## What you need to do
For this exercise, return the line containing "Junior High School</text>" and every line after it through the end of the records below, without alteration.

## Supplied records
__________

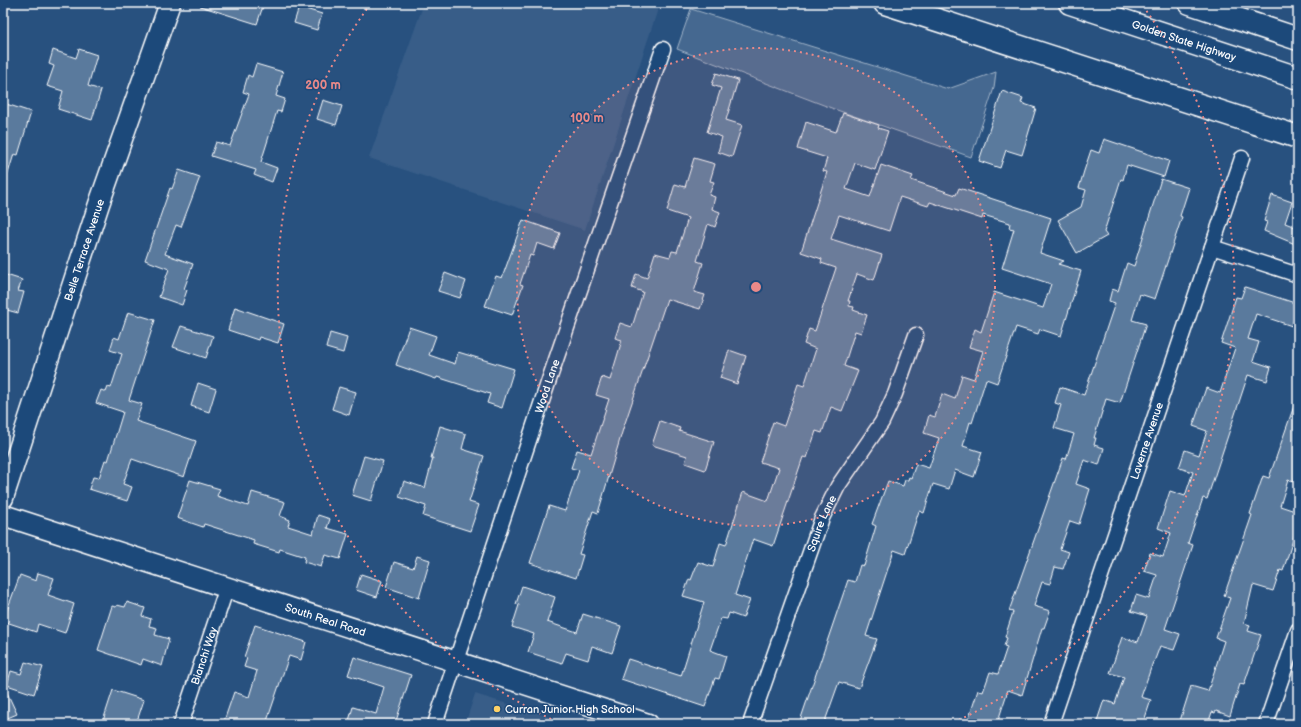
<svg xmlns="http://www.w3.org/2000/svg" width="1301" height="727" font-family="'Balsamiq Sans',sans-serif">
  <rect width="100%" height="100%" fill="#28517f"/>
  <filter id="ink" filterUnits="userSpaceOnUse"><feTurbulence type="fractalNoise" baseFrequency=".025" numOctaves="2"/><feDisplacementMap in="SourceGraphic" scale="8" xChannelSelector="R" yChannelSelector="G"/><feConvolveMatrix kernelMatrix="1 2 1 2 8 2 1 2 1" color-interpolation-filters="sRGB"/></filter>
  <g filter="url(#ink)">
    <g fill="#375d88">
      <polygon points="424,3 660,3 585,230 369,158"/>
      <polygon points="475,694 572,724 465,724"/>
    </g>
    <polygon fill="#446890" stroke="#a2b4c8" points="691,9 948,89 996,72 994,88 971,157 834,109 677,49"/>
    <g fill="#5a7a9d" stroke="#fff">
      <polygon points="201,3 264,3 257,24 200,6"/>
      <polygon points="299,7 322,14 317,30 294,23"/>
      <polygon points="79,49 97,55 88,86 101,90 92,120 58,109 63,91 47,86 54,66 49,64 53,50 76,58"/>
      <polygon points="256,64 283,72 276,96 285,99 281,112 277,111 261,162 277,168 272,182 254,175 256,170 211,156 216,142 230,146 249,94 243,92 248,75 252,77"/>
      <polygon points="716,73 738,80 726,120 742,125 732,157 718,152 722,137 707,132 721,88 712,85"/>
      <polygon points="1002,91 1023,98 1021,103 1036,108 1022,155 1006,150 1000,168 979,161"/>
      <polygon points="323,100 342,106 336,125 317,119"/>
      <polygon points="3,103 31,112 18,155 14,154 6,180 3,180"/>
      <polygon points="843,113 879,125 878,128 888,131 875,170 855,163 846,189 870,197 881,165 913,176 911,180 956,195 959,188 1051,218 1040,253 1064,261 1058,264 1081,271 1061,336 1040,329 1038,334 1016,327 997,383 986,379 972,423 970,422 963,446 982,452 974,477 955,470 949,489 933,484 924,513 919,511 905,554 894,550 866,636 877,639 859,688 839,682 824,724 799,724 848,580 855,582 860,565 864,566 876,526 872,524 888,481 903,486 905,480 908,480 909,477 911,478 916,464 929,468 939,438 924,433 929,415 935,417 942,394 955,399 962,375 974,379 983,351 969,347 975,329 981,332 994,292 1043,308 1051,284 1002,268 1014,229 1009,228 1010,223 983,215 982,219 930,202 928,206 900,197 889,231 839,215 831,239 882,255 874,280 857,274 848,301 850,301 849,306 854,307 853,310 867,315 861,333 855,331 844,366 858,371 842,411 831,407 822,433 816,431 807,458 803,457 773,546 753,539 735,595 750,600 743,618 729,613 727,619 721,618 710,650 726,656 719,679 715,678 705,707 621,679 628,659 681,676 704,602 683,596 689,579 691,580 698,562 713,567 720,543 726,545 743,492 768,501 779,468 760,462 773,422 784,426 798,384 804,386 816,349 804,344 809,329 815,331 836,268 821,263 822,259 801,252 827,172 823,171 827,158 798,149 806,122 836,132"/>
      <polygon points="1104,139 1169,161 1164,177 1127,165 1123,180 1121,179 1104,232 1107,236 1077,253 1058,220 1081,207 1086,190 1079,188 1084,171 1091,150 1099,153"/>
      <polygon points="694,158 715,164 710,181 714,182 709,195 715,197 712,209 720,212 715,227 708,224 697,261 703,263 694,292 705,295 700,309 667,299 623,429 598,513 593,511 579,554 583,555 576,578 530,563 549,506 565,511 579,470 571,468 577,450 591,454 609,399 596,395 602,377 610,380 622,340 615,338 620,323 632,327 643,292 632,288 636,274 647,278 655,253 670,257 672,251 677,252 688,218 667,211 675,184 685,187"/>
      <polygon points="179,170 200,177 181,227 176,225 165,254 193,264 184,289 187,290 182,305 159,297 169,269 145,260 170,188 172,189"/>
      <polygon points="1161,179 1189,188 1180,216 1182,217 1155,299 1140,294 1132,320 1146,324 1120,403 1106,399 1094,438 1096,438 1094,445 1104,448 1099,465 1084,460 1076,484 1090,489 1079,524 1070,521 1060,549 1069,552 1063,569 1055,567 1050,584 1042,582 1034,606 1050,611 1044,628 1042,628 1022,695 1008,690 997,724 967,724 978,690 983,692 990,672 998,674 1007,647 1004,646 1007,638 1005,637 1013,612 1009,611 1063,458 1066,459 1074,434 1054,428 1061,405 1055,403 1060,387 1084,395 1115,303 1109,301 1112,289 1118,291 1127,263 1134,266"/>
      <polygon points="1272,195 1292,202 1285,223 1298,228 1295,244 1264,231 1267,222 1264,221"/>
      <polygon points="523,220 560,233 554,249 537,243 533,256 530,255 520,284 523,285 512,315 485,306 496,276 502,278"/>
      <polygon points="445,273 466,281 460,298 438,291"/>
      <polygon points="3,274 22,280 18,291 24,292 18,313 3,309"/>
      <polygon points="1245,287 1298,304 1292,326 1256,314 1248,339 1259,342 1253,361 1271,367 1267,381 1248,375 1207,499 1203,498 1188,543 1193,545 1165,629 1180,634 1174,650 1160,646 1154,662 1153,662 1141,697 1151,700 1143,724 1096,724 1104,700 1115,704 1124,677 1110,673 1122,637 1138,642 1147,616 1131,611 1136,595 1149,599 1157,575 1144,571 1150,553 1163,557 1171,533 1158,528 1170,491 1185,496 1193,472 1179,468 1185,450 1199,455 1207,431 1193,426 1206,388 1220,393 1235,348 1221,343 1236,297 1241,298"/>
      <polygon points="235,307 284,324 278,343 259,337 258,340 228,330"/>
      <polygon points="128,312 155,320 129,400 142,404 136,421 196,441 184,477 132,459 123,484 132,487 127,501 89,489 93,477 99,478 105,460 108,461 123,412 96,403 101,390 106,392 108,387 111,388 122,354 110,350 114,337 119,339"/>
      <polygon points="181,326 213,336 206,358 173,347"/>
      <polygon points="409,327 436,336 429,355 455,364 458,352 514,369 502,408 487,403 490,394 437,377 436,379 396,365"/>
      <polygon points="330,333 347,338 343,353 326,348"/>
      <polygon points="729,350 746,356 737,384 720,378"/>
      <polygon points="198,383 216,389 209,412 191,406"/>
      <polygon points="339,387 356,392 349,415 332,409"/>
      <polygon points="1295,403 1298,404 1298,469 1294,482 1288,480 1280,506 1298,512 1298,524 1283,571 1280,570 1273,591 1253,585 1244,623 1250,625 1248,631 1261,635 1244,685 1240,684 1230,716 1216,711 1215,713 1212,712 1208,724 1179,724 1191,686 1208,691 1224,641 1216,638 1230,598 1224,596 1252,515 1250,514 1263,476 1269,478"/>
      <polygon points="660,421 680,428 679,431 714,442 705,470 685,463 687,456 652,445"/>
      <polygon points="440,426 466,434 462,449 484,456 469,502 479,505 470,531 423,516 426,506 399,497 404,481 425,488 433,458 431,458"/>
      <polygon points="364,456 383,461 371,501 352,495"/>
      <polygon points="190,480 220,489 217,496 248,506 252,492 285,502 280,516 290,520 288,526 313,534 318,515 330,519 327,528 348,534 340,559 325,555 321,567 304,562 305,557 280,549 279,552 253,544 254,540 204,524 203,527 177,518"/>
      <polygon points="417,556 430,560 419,598 386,587 394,562 413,568"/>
      <polygon points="38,573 54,578 48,595 74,604 65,633 38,624 36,632 3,621 20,575 36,581"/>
      <polygon points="361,574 382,581 377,597 356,590"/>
      <polygon points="522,586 555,597 547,622 577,632 583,614 621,626 612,653 592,646 588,660 566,653 562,663 528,652 534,634 512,627 519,605 516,604"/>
      <polygon points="127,602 145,608 142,616 151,619 149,626 157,628 155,635 169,639 162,666 143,659 141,665 98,650 112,606 116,607 117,605 125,607"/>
      <polygon points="255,625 306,642 301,660 289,656 266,724 223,724 234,692 249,697 257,671 244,667 247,658 244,657"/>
      <polygon points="354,657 411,675 396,721 397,724 348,724 353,707 376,714 384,687 348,675"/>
      <polygon points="25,662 43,667 34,694 7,685 11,671 21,674"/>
      <polygon points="3,684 17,714 3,720"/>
      <polygon points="113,690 144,700 136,724 102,724"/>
    </g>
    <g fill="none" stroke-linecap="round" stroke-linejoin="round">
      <defs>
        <g id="street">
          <polyline points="1212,247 1298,275"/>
          <path id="s1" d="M181,724L227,587"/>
          <path id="s2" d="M435,724L550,377L663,49"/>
          <path id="s3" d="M750,724L822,518L838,486L882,422L895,394L916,335"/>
          <path id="s4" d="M1051,724L1242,158"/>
          <polyline points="1266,724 1298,630"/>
        </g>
        <g id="secondary">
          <path id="s5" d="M3,498L99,204L170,3"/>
          <path id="s6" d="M3,515L648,724"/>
        </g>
        <g id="highway">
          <polyline points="885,3 1298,137"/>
          <path id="s7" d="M1070,3L1298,78"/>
          <polyline points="1190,3 1298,39"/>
        </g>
      </defs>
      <use href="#street" stroke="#fff" stroke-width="17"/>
      <use href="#secondary" stroke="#fff" stroke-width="23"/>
      <use href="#highway" stroke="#fff" stroke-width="25"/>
      <use href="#street" stroke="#1f4a7a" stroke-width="14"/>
      <use href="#secondary" stroke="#1f4a7a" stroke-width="20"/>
      <use href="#highway" stroke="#1f4a7a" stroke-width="22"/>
    </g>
  </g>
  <circle cx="756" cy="287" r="239" fill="#e88989" fill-opacity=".12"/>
  <g fill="none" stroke="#e88989" stroke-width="2" stroke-dasharray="2 4">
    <circle cx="756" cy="287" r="239"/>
    <path d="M562 724A478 478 0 0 1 369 6M1143 6A478 478 0 0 1 950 724"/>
  </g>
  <circle fill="#ffd166" stroke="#1f4a7a" stroke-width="1.5" cx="497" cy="709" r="4"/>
  <g text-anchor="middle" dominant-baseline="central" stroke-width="3" stroke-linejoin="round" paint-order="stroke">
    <g font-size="11" fill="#fff" stroke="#1f4a7a">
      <text stroke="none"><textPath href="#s7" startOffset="120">Golden State Highway</textPath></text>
      <text stroke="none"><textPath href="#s5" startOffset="261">Belle Terrace Avenue</textPath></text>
      <text stroke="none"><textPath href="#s2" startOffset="356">Wood Lane</textPath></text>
      <text stroke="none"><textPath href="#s4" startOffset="299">Laverne Avenue</textPath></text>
      <text stroke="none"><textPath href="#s3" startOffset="213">Squire Lane</textPath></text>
      <text stroke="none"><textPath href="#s6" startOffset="339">South Real Road</textPath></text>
      <text stroke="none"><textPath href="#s1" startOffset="72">Bianchi Way</textPath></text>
    </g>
    <g font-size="11" fill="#fff" stroke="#1f4a7a" text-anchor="start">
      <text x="505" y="709">Curran Junior High School</text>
    </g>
  </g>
  <circle cx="756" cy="287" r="6" fill="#e88989" stroke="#1f4a7a" stroke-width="2"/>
  <g font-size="12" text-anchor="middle" font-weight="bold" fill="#e88989" stroke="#1f4a7a" stroke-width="3" stroke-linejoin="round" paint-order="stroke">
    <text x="323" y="89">200 m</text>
    <text x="587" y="122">100 m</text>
  </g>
  <rect width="1301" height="727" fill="none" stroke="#1f4a7a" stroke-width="16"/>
  <rect x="8" y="8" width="1285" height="711" fill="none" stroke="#fff" stroke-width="1.5" filter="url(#ink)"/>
</svg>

__________

## Output
      <text x="505" y="709">Curran Junior High School</text>
    </g>
  </g>
  <circle cx="756" cy="287" r="6" fill="#e88989" stroke="#1f4a7a" stroke-width="2"/>
  <g font-size="12" text-anchor="middle" font-weight="bold" fill="#e88989" stroke="#1f4a7a" stroke-width="3" stroke-linejoin="round" paint-order="stroke">
    <text x="323" y="89">200 m</text>
    <text x="587" y="122">100 m</text>
  </g>
  <rect width="1301" height="727" fill="none" stroke="#1f4a7a" stroke-width="16"/>
  <rect x="8" y="8" width="1285" height="711" fill="none" stroke="#fff" stroke-width="1.5" filter="url(#ink)"/>
</svg>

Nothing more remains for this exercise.